● RAW RECORDS:

● ● ● ● ● ● ●

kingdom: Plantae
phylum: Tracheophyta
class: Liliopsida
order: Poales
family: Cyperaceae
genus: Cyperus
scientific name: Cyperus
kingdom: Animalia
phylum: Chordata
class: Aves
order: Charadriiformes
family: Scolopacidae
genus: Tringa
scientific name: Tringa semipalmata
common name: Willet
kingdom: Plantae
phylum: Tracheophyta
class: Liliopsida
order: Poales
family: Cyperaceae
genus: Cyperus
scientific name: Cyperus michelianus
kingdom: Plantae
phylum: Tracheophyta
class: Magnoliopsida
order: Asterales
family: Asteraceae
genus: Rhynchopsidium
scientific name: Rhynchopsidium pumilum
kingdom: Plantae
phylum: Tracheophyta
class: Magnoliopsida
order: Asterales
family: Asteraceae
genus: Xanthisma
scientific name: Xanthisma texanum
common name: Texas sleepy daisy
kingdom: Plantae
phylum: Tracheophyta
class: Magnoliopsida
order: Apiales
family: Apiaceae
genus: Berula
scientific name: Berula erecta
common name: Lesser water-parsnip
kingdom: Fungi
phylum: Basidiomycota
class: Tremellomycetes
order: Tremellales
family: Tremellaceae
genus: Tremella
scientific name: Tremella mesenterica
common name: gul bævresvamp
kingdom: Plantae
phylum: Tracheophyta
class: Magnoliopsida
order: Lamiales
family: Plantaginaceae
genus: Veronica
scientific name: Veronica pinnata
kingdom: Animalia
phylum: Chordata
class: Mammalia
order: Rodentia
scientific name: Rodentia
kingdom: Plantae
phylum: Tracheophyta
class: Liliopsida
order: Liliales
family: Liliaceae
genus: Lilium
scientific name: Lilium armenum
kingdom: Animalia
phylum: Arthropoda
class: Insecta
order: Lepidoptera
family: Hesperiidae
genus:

● ● ● ● ● ● ●

● TASK TO CARRY OUT:
Copy every line of the rows above word for word, keeping each spelling, capital letter, and punctuation mark unchanged.

● COMPLETE RESPONSE:
kingdom: Plantae
phylum: Tracheophyta
class: Liliopsida
order: Poales
family: Cyperaceae
genus: Cyperus
scientific name: Cyperus
kingdom: Animalia
phylum: Chordata
class: Aves
order: Charadriiformes
family: Scolopacidae
genus: Tringa
scientific name: Tringa semipalmata
common name: Willet
kingdom: Plantae
phylum: Tracheophyta
class: Liliopsida
order: Poales
family: Cyperaceae
genus: Cyperus
scientific name: Cyperus michelianus
kingdom: Plantae
phylum: Tracheophyta
class: Magnoliopsida
order: Asterales
family: Asteraceae
genus: Rhynchopsidium
scientific name: Rhynchopsidium pumilum
kingdom: Plantae
phylum: Tracheophyta
class: Magnoliopsida
order: Asterales
family: Asteraceae
genus: Xanthisma
scientific name: Xanthisma texanum
common name: Texas sleepy daisy
kingdom: Plantae
phylum: Tracheophyta
class: Magnoliopsida
order: Apiales
family: Apiaceae
genus: Berula
scientific name: Berula erecta
common name: Lesser water-parsnip
kingdom: Fungi
phylum: Basidiomycota
class: Tremellomycetes
order: Tremellales
family: Tremellaceae
genus: Tremella
scientific name: Tremella mesenterica
common name: gul bævresvamp
kingdom: Plantae
phylum: Tracheophyta
class: Magnoliopsida
order: Lamiales
family: Plantaginaceae
genus: Veronica
scientific name: Veronica pinnata
kingdom: Animalia
phylum: Chordata
class: Mammalia
order: Rodentia
scientific name: Rodentia
kingdom: Plantae
phylum: Tracheophyta
class: Liliopsida
order: Liliales
family: Liliaceae
genus: Lilium
scientific name: Lilium armenum
kingdom: Animalia
phylum: Arthropoda
class: Insecta
order: Lepidoptera
family: Hesperiidae
genus:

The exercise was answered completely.